Distributed Random Reshuffling Methods with Improved Convergence
Kun Huang, Linli Zhou, Shi Pu
TL;DR
This work tackles decentralized optimization over networks with RR updates by introducing GT-RR and ED-RR, which fuse RR with gradient tracking and exact diffusion to reduce the adverse effect of network connectivity. The authors develop a unified analytical framework and Lyapunov-based proofs to show that these methods achieve convergence rates matching centralized RR up to network-dependent constants, both in general nonconvex settings and under the Polyak-Łojasiewicz condition.
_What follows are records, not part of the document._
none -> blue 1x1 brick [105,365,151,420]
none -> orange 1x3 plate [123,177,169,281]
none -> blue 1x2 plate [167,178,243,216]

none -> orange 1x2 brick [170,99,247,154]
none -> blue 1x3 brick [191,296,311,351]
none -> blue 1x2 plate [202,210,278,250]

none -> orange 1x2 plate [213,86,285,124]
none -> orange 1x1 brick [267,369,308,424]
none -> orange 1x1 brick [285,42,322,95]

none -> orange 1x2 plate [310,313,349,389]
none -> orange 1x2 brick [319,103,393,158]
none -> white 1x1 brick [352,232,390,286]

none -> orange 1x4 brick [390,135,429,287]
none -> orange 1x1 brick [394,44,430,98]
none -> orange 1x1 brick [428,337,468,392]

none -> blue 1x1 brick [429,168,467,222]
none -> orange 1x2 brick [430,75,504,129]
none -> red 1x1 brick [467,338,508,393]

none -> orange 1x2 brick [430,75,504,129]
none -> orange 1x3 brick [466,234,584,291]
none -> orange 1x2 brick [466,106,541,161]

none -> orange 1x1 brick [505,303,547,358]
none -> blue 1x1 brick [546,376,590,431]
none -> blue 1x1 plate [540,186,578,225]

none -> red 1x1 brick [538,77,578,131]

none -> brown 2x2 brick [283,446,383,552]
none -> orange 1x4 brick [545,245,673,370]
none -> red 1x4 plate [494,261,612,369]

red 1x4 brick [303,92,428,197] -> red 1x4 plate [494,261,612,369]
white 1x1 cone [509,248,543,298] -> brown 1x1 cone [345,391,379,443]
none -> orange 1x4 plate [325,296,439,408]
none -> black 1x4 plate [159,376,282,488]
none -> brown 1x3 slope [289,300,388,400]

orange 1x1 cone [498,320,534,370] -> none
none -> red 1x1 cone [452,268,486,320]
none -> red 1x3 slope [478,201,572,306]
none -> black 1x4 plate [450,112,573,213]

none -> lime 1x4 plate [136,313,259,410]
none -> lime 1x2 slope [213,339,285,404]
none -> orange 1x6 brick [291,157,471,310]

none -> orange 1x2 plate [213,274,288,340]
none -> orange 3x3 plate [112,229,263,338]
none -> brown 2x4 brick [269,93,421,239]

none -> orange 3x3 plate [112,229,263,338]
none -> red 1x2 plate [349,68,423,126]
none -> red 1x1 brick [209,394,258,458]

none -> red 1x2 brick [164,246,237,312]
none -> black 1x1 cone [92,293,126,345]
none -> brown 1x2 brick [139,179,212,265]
Key results include an $O\left( (1-\lambda)^{-1/3} m^{-1/3} T^{-2/3} \right)$ rate for nonconvex objectives and $O\left( (1-\lambda)^{-1} m^{-1} T^{-2} \right)$ under PL, along with improved D-RR bounds. Numerical experiments on distributed estimation and neural network tasks corroborate the theoretical gains, demonstrating superior performance of GT-RR and ED-RR over unshuffled and previous RR methods, especially on better-connected graphs. Overall, the paper provides practical, scalable, and theoretically sound RR-based distributed optimization methods with strong convergence guarantees under realistic network conditions.
Abstract
This paper proposes two distributed random reshuffling methods, namely Gradient Tracking with Random Reshuffling (GT-RR) and Exact Diffusion with Random Reshuffling (ED-RR), to solve the distributed optimization problem over a connected network, where a set of agents aim to minimize the average of their local cost functions. Both algorithms invoke random reshuffling (RR) update for each agent, inherit favorable characteristics of RR for minimizing smooth nonconvex objective functions, and improve the performance of previous distributed random reshuffling methods both theoretically and empirically. Specifically, both GT-RR and ED-RR achieve the convergence rate of $O(1/[(1-λ)^{1/3}m^{1/3}T^{2/3}])$ in driving the (minimum) expected squared norm of the gradient to zero, where $T$ denotes the number of epochs, $m$ is the sample size for each agent, and $1-λ$ represents the spectral gap of the mixing matrix. When the objective functions further satisfy the Polyak-Łojasiewicz (PL) condition, we show GT-RR and ED-RR both achieve $O(1/[(1-λ)mT^2])$ convergence rate in terms of the averaged expected differences between the agents' function values and the global minimum value. Notably, both results are comparable to the convergence rates of centralized RR methods (up to constant factors depending on the network topology) and outperform those of previous distributed random reshuffling algorithms.